I wish to write code for the Devner2 cores on the TX2 but cant find any documentation on how to go about this, does anyone know of any resources for this such as example code and guides on how to compile VLIW code from C/C++?
I’m interested in this, too, as well as any white paper discussing the differences between the two architectures. OS messages indicate that it things all 6 cores are identical. To use Denver versus standard(?) armhf cores, do establish a corelock/assignment in our source code? How can one tell which cpu is which, 0-5?
I have noticed that the Denver cores always seem to be allocated as CPU 1 and 2 while the A57 cores are 0, 3, 4, and 5. Looking at /proc/cpuinfo only shows the A57 cores and dmesg shows that CPU1 and CPU2 are shutdown during boot around the 16.8 second mark.
It appears that the TX2 default boots with the 4 A57 cores running at the full 2GHz and Denver2 cores disabled, if I had to guess why I would say its because Linux can’t take advantage of these cores.
I guess the first thing is to actually enable the cores.
The Denver cores run the same ARM user-space code as the A57 cores, but do so allegedly slightly faster.

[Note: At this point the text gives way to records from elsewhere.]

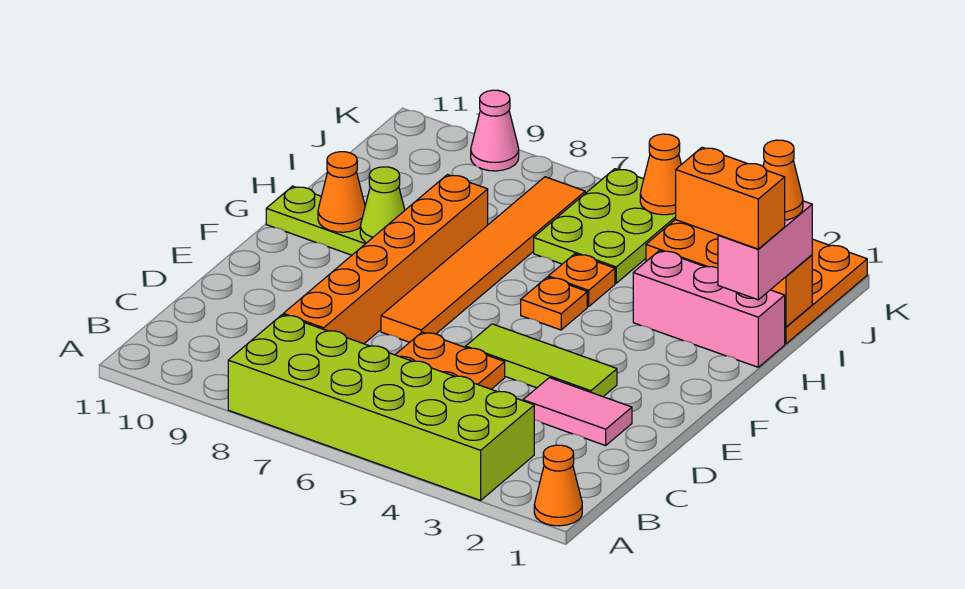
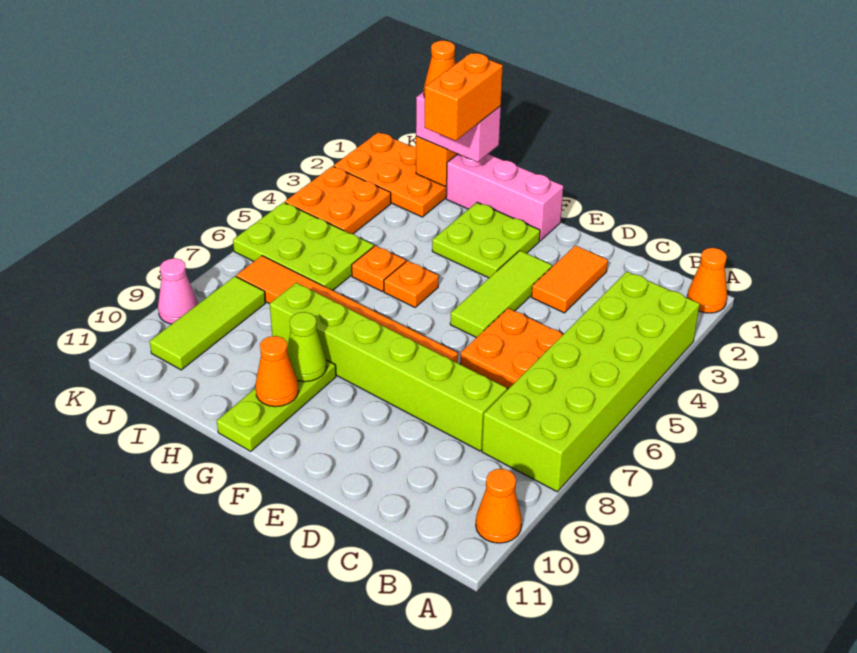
orange 1x6 brick [283,175,488,344] -> lime 1x6 brick [270,283,507,451]
pink 1x2 tile [523,378,632,446] -> orange 1x2 tile [532,246,608,313]
none -> lime 2x2 plate [432,202,540,278]
pink 1x3 brick [633,250,785,367] -> pink 1x3 brick turned to [446,154,563,241]
none -> lime 1x3 tile [150,276,265,370]
orange 1x1 cone [640,134,681,215] -> orange 1x1 cone moved to [476,469,522,543]

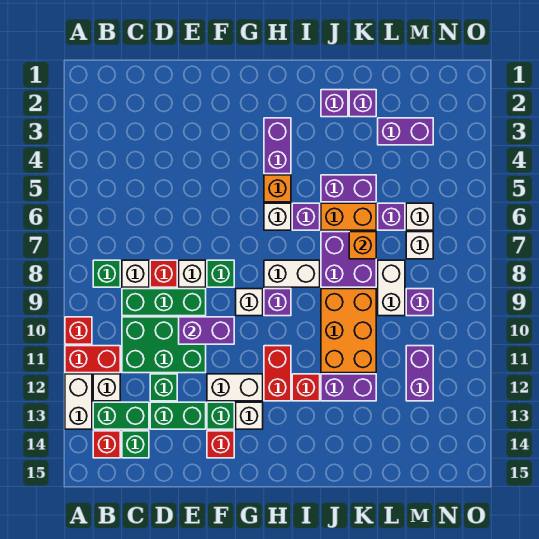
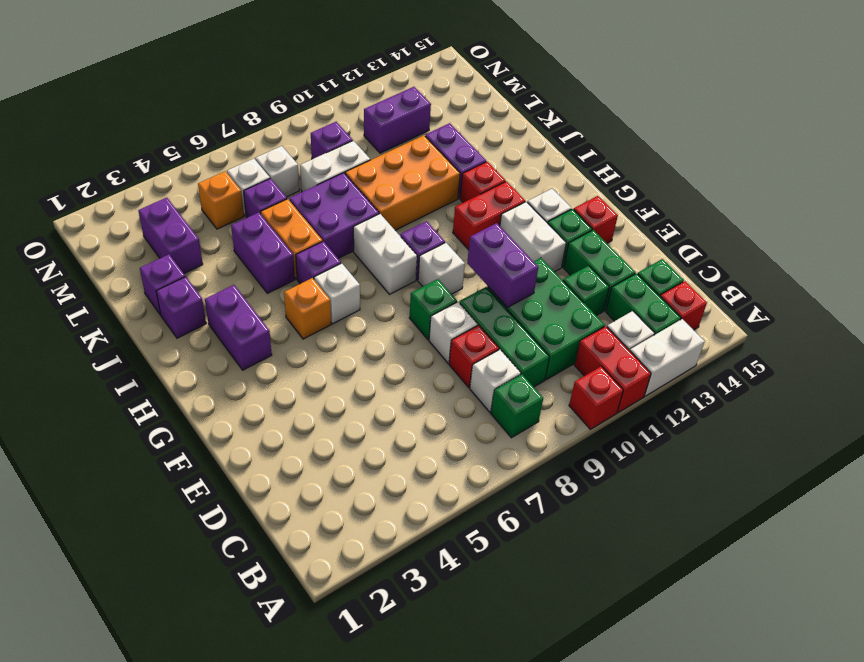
purple 1x2 brick [264,118,291,174] -> purple 1x2 brick turned to [205,285,272,370]
orange 1x1 brick [349,232,376,259] -> orange 1x1 brick moved to [198,171,244,229]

If you want to run on a particular core, you can set CPU affinity for the processes or threads of interest.
You also need to use nvpmodel to actually turn on the denver cores:
sudo nvpmodel -m 0
You can find the different models described in /etc/nvpmodel.conf
Note that you cannot turn off core 0, which is one of the A57 cores, so the best you can do is run on CPU 0, 1, 2, and lock threads to 1/2 to make sure you run your code on Denver.
Thanks for that! the Denver cores are showing up now.
I noticed the nvpmodel 0 has all the cores enabled and has them set to a clock of 2GHz along with the GPU set to 1.3GHz, I would assume this falls outside the allowed TDP of ~7.5W with no fan (but less than the ~15W maximum package TDP) so I guess I will just run it with the fan on always to stay safe.
Am I correct in assuming that if I run regular ARM code specifically on the Denver cores it will be using the hardware to translate the instructions to VLIW before being executed? is there any way I can write VLIW specific code rather than relying on this?
The NVIDIA developer board has a fan controller that starts the fan based on actual temperature, so if you’re using that, you’ll be fine.
If you have a board where the fan control is manual, and you expect to actually be using the GPU and many CPU cores at the same time, yes, turning on the fan is a good idea!
Modern cores of high-performance architectures (x86, x86/64, POWER, ARM, and so forth) are not strictly “VLIW” or “RISC” or “CISC” or any one implementation mechanism. They mix and match concepts for different parts of the execution engine, so as to get the best bang for the buck. In front of all that, sits the instruction fetch, decode, and retirement functions, which make sure that, to the programmer, the CPU looks like the architecture manual says it looks.
No, you cannot program the internals of how the chip is designed to fetch, decode, execute, and retire instructions directly. That’s largely determined by hard-wired logic, and sometimes also by a bit of microcode, and microcode is not publicly available/documented.
If you want an interesting execution model to bite into, I think the modern CUDA model is quite exotic and powerful enough :-) And it’s reasonably well supported on the Jetson, with sm62 level support.
I have a related question. If one wants to take advantage of the Denver cores specific processing, does one use a different compiler?
So far as I know Denver cores behave as an A57 once their microcode is loaded. I doubt the o/s cares if the core was created purely in hardware versus being updated via microcode. What makes it different is that microcode can change the core.
No. Denver looks like an ARM core. It follows the ARM programming model. It is ARM. You use it by programming in ARM instructions, and setting the power model to make sure they are turned on.